The first predetermined pressure may be greater than, less than, or
equal to the second predetermined pressure.
[0026] In one embodiment, the valve assembly 100 may be operable to
open when a pressure differential across the valve assembly 100
exceeds a first predetermined value. The valve assembly 100 may be
operable to close when the pressure differential across the valve
assembly 100 decreases below a second predetermined value. The
first predetermined value may be greater than or equal to the
second predetermined value. For example, the valve assembly 100 may
include a detent mechanism and/or a collet assembly configured to
retain the valve assembly 100 in the open position until the
pressure differential across the valve assembly 100 decreases below
the second predetermined value.

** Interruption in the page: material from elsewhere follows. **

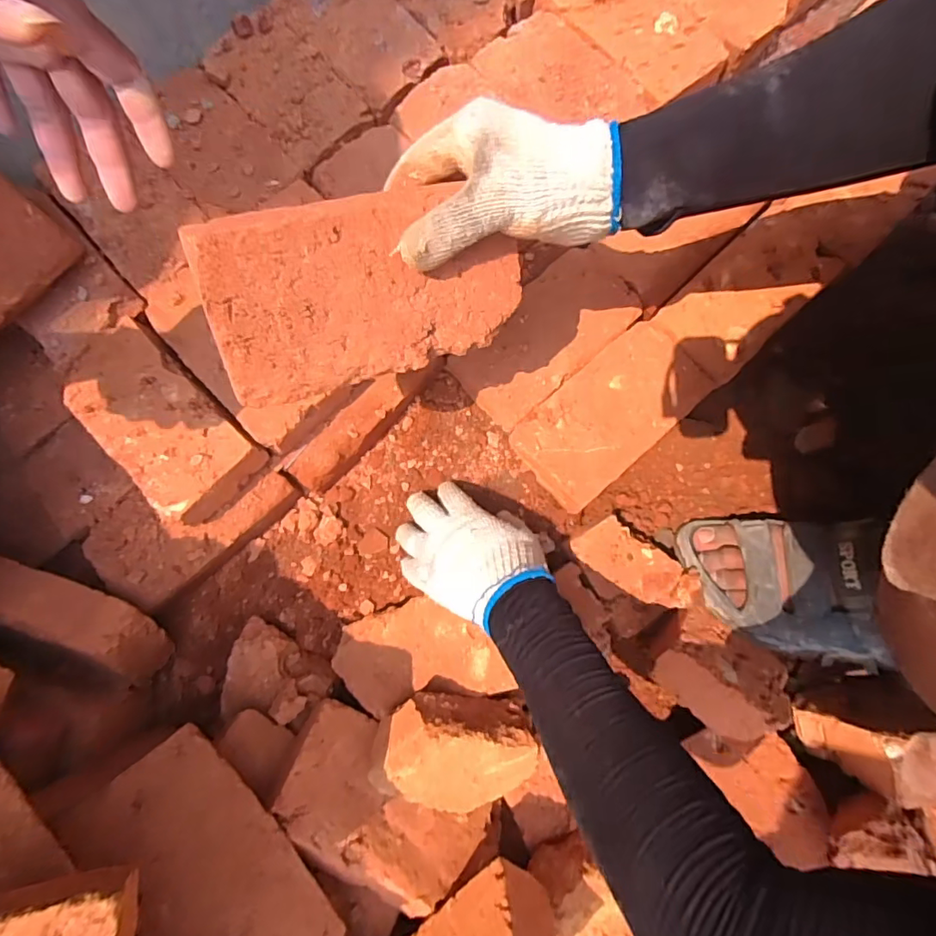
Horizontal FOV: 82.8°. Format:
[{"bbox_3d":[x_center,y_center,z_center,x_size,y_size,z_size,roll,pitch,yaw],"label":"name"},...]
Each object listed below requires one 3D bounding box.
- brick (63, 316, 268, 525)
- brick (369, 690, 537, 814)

In one embodiment, the detent
mechanism may include a c-ring coupled to the sleeve member 130
that engages a shoulder of the top sub 110. When moved to the open
position, the sleeve member 130 may move the c-ring across the
shoulder with minimal resistance, but when moved to the closed
position, the sleeve member 130 may encounter a greater resistance
to move the c-ring across the shoulder. Other detent arrangements
may be use with the embodiments described herein.
[0027] While the foregoing is directed to embodiments of the
invention, other and further embodiments of the invention may be
devised without departing from the basic scope thereof, and the
scope thereof is determined by the claims that follow.